Quello che è però sicuro è che bisogna agire, e agire subito, prima che un’azienda si trovi in un mercato ancora più competitivo, vaso di coccio fra vasi di ferro.
Castelli di carta
Carmen Reinhart, economista, nel suo This time is different ci racconta otto secoli di follie finanziarie di cui quella scoppiata nel 2007, ma già in ebollizione nel 1994, è solo l’ultima, cui seguiranno, se non si prenderanno rimedi, altre crisi con effetti sempre più devastanti.
In parole povere la signora Reinhart ci dice che le banche mentono sapendo di mentire quando pubblicano bilanci dove si portano voci che non hanno nessun valore, come ipoteche su immobili che nessuno comprerà al prezzo di libro ma, al più, per un prezzo di realizzo… e se si trova il compratore!
Insomma, le banche sono ancora piene di carta senza valore, carta che vale meno della carta igienica, anche perchè questa carta non esiste, sono solo registrazioni in un computer di crediti virtuali creati su altri crediti virtuali, in un groviglio di cui i dirigenti delle banche hanno perso ogni controllo ed anche ogni possibilità di venirne a capo.

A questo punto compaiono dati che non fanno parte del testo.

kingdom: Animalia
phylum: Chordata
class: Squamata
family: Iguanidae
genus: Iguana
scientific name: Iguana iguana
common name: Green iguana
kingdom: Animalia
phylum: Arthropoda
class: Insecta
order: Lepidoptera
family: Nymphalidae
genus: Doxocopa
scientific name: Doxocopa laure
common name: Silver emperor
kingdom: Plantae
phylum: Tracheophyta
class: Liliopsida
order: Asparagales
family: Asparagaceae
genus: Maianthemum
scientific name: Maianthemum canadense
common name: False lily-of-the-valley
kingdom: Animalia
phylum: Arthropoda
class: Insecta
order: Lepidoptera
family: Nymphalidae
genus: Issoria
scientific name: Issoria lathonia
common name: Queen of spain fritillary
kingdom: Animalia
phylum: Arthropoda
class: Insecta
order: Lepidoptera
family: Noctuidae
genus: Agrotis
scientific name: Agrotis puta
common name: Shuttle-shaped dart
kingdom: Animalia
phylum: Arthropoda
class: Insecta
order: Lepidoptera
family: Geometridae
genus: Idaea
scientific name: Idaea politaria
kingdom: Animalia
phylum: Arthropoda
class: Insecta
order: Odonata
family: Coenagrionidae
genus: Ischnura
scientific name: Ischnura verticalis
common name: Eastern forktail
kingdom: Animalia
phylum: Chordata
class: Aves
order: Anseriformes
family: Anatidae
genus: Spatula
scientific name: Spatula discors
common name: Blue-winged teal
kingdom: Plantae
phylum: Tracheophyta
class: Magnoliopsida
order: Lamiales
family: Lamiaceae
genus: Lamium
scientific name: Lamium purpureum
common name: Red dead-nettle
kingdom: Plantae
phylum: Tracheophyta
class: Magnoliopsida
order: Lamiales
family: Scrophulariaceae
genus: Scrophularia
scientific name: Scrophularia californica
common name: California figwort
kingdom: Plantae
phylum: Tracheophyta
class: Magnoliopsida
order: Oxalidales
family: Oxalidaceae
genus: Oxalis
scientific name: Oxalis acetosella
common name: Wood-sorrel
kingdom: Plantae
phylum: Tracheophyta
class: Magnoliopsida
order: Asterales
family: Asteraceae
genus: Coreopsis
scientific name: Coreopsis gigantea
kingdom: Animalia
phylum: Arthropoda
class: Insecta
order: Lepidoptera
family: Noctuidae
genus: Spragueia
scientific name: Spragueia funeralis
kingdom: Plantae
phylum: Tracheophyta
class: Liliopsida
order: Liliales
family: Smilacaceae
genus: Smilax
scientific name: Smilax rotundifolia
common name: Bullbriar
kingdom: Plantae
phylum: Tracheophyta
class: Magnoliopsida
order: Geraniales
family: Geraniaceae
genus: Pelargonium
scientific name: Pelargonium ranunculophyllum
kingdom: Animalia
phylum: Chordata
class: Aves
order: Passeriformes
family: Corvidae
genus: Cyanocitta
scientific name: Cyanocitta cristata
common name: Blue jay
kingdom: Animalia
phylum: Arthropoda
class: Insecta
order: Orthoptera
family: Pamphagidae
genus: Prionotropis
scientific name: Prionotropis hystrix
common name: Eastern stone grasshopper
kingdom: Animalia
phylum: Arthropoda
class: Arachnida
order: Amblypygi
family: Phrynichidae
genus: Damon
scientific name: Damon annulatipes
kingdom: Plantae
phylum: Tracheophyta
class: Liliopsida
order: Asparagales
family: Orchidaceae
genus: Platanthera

Infatti la signora Carmen prospetta una sola possibilità: che i governi mettano mano direttamente sulle banche, cioè le nazionalizzino, caccino a calci nel sedere (e speriamo senza liquidazioni milionarie) i dirigenti ciucci e presuntuosi, risanino i bilanci eliminando tutta l’immondizia finanziaria e le rimettano sul mercato risanate… che è poi una delle cose che dicevo già nel 2009 in questo post !!!
Quando la vigilanza dorme
Tre anni dopo la crisi, Bernanke ammette che la Federal Reserve, cioè lui, i suoi predecessori e i suoi colleghi banchieri centrali, sono stati lenti (un eufemismo per dire assenti e del tutto inerti) nell’individuare e gestire gli abusi nella concessione dei prestiti subprime, cui si devono aggiungere operazioni scandalose il cui unico scopo era di spennare i risparmiatori e i mutuatari arricchendo pure la receptionist supponente di una banca di malaffari.
Come avevo detto altre volte – e anche scritto nel mio L’Albero degli Zecchini – le crisi bancarie possono avvenire solo se le autorità di vigilanza non intervengono non appena si accorgono di comportamenti non in linea con le elementari regole di tecnica bancaria: tassi bassi per chi è molto affidabile, tassi proporzionali al rischio per tutti gli altri e nessuna partecipazione al capitale di rischio, attività che devono fare soggetti diversi dalle banche e principalmente il mercato e una borsa sana.
Bernake fa il mea culpa, ma a noi importa poco, non ci da nessuna soddisfazione, anche se s’impiccasse il latte è stato abbondantemente versato; quello che ci interessa è che siano ripristinate – e molto rafforzate – le regole resesi necessarie dopo il ’29, regole eliminate da una politica troppo di manica larga per non farci sospettare che il politicume abbuffino avesse interesse ad allentare i controlli.
Speriamo che la lezione sia servita, anche se ne dubito molto, altrimenti arrivederci alla prossima crisi!